[Named joint coordinates]

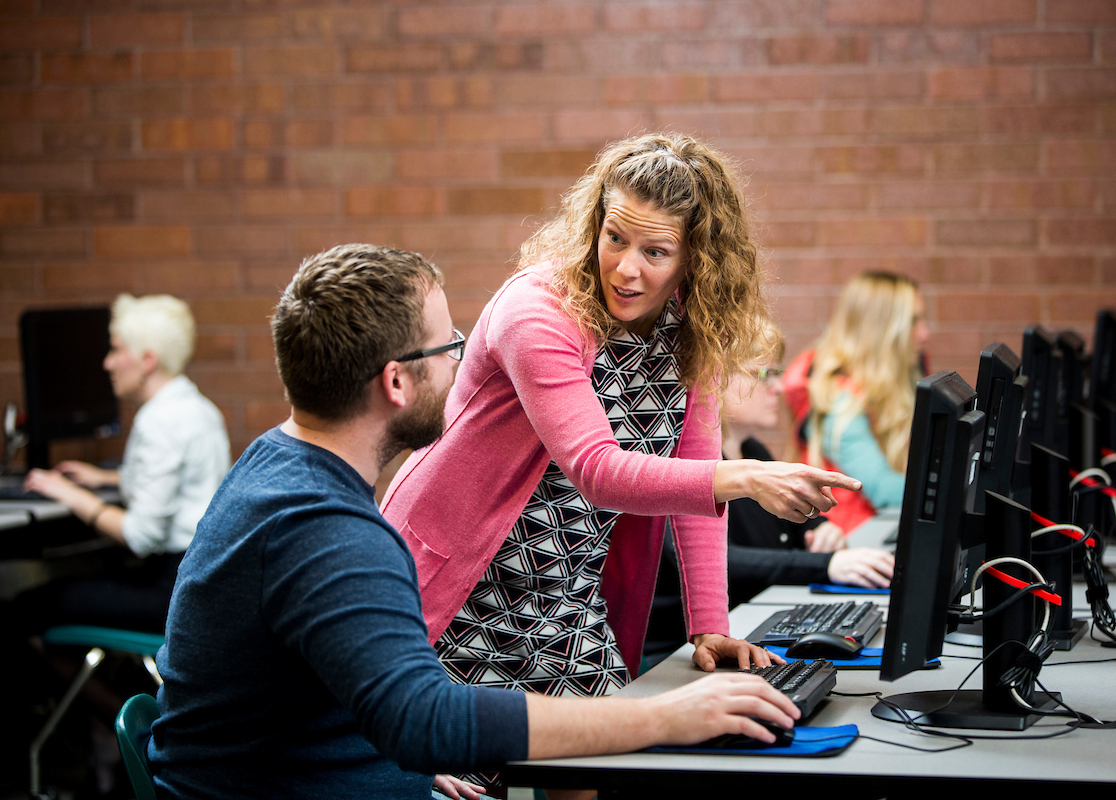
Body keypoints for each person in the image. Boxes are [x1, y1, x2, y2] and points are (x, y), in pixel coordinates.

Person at [147, 244, 800, 800]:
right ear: (397, 382)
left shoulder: (272, 469)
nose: (462, 361)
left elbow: (352, 700)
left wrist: (400, 771)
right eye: (449, 345)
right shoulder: (328, 532)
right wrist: (660, 718)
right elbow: (426, 721)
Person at [380, 133, 860, 749]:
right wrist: (742, 478)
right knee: (466, 772)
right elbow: (596, 468)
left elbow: (693, 465)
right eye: (615, 238)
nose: (627, 267)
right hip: (469, 585)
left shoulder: (695, 322)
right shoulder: (541, 308)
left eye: (656, 251)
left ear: (697, 258)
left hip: (566, 591)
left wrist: (709, 625)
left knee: (603, 770)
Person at [645, 328, 894, 663]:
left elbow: (796, 524)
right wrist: (828, 565)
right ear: (715, 376)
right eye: (764, 374)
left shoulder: (752, 450)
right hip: (680, 652)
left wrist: (819, 529)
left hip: (745, 623)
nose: (778, 387)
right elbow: (724, 560)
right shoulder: (677, 463)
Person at [17, 293, 229, 633]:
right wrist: (106, 479)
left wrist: (70, 494)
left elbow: (141, 535)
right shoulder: (198, 407)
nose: (107, 363)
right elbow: (177, 478)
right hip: (198, 585)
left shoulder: (159, 421)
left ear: (147, 360)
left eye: (116, 350)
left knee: (26, 607)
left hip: (166, 594)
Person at [782, 271, 929, 534]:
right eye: (913, 321)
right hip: (847, 544)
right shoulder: (839, 401)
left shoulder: (881, 387)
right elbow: (882, 490)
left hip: (877, 530)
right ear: (881, 330)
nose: (924, 334)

» Exercise brief: Among the lines above, please count those that contain the string "wrist" and write the number by itself.

» Expected output: 8